How we cite our quotes:
"You mean, [ownership of the wood will come back to our family] if he dies," Winnie had said, flatly, and they had sat back, shocked. Soon after, they put her to bed, with many kisses. But they peered at her anxiously over their shoulders as they tiptoed out of her bedroom, as if they sensed that she was different now from what she had been before. As if some part of her had slipped away. (21.4)
We can't quite get a read on Winnie's family. What do you think? Do they love her? Are they good to her? Have they learned their lesson after the whole running away fiasco?

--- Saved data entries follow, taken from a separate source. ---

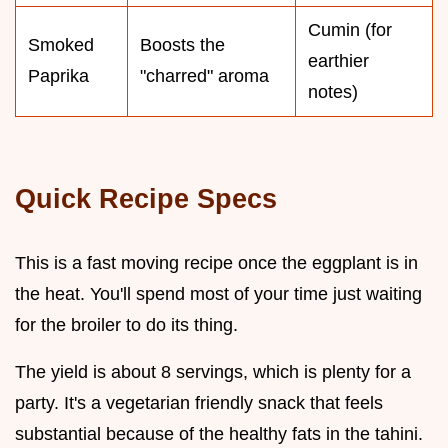
Cumin (for
Smoked
Boosts the
earthier
Paprika
"charred" aroma
notes)
Quick Recipe Specs
This is a fast moving recipe once the eggplant is in
the heat. You'll spend most of your time just waiting
for the broiler to do its thing.
The yield is about 8 servings, which is plenty for a
party. It's a vegetarian friendly snack that feels
substantial because of the healthy fats in the tahini.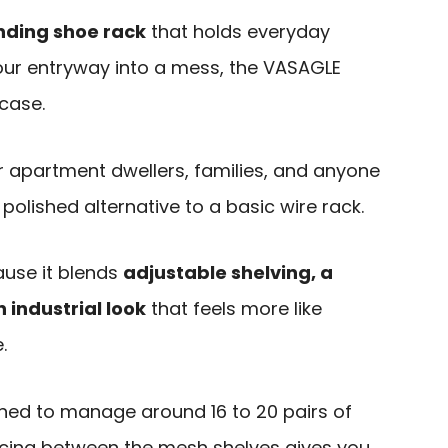
anding shoe rack
that holds everyday
our entryway into a mess, the VASAGLE
case.
for apartment dwellers, families, and anyone
olished alternative to a basic wire rack.
use it blends
adjustable shelving, a
 industrial look
that feels more like
.
igned to manage around 16 to 20 pairs of
acing between the mesh shelves gives you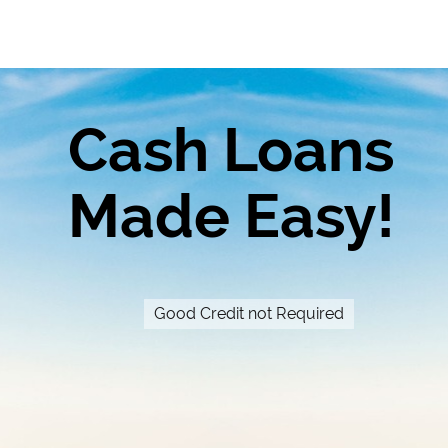
Cash Loans
Made Easy!
Good Credit not Required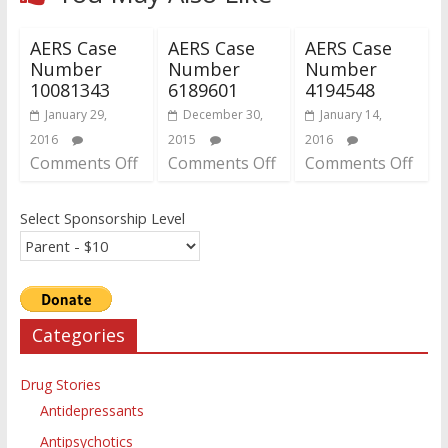
AERS Case
AERS Case
AERS Case
Number
Number
Number
10081343
6189601
4194548
January 29,
December 30,
January 14,
2016
2015
2016
Comments Off
Comments Off
Comments Off
Select Sponsorship Level
Categories
Drug Stories
Antidepressants
Antipsychotics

She rocked, gazing out at the twilight, and the soothing feeling came reliably into her bones. That feeling—it tied her to them, to her mother, her father, her grandmother, with strong threads too ancient and precious to be broken. But there were new threads now, tugging and insistent, which tied her just as firmly to the Tucks. (21.5)
At this point in the novel, Winnie feels torn between her own family and the Tucks. But she chooses her family, right? Why?
One by one, as the rain began, they drew her to them and kissed her. One by one she kissed them back. Was it rain on Mae's face? On Tuck's? Or was it tears? Jesse was last. He put his arms around her and hugged her tight, and whispered the single word, "Remember!" (24.12)
Goodbyes are the worst. Especially when it's with family.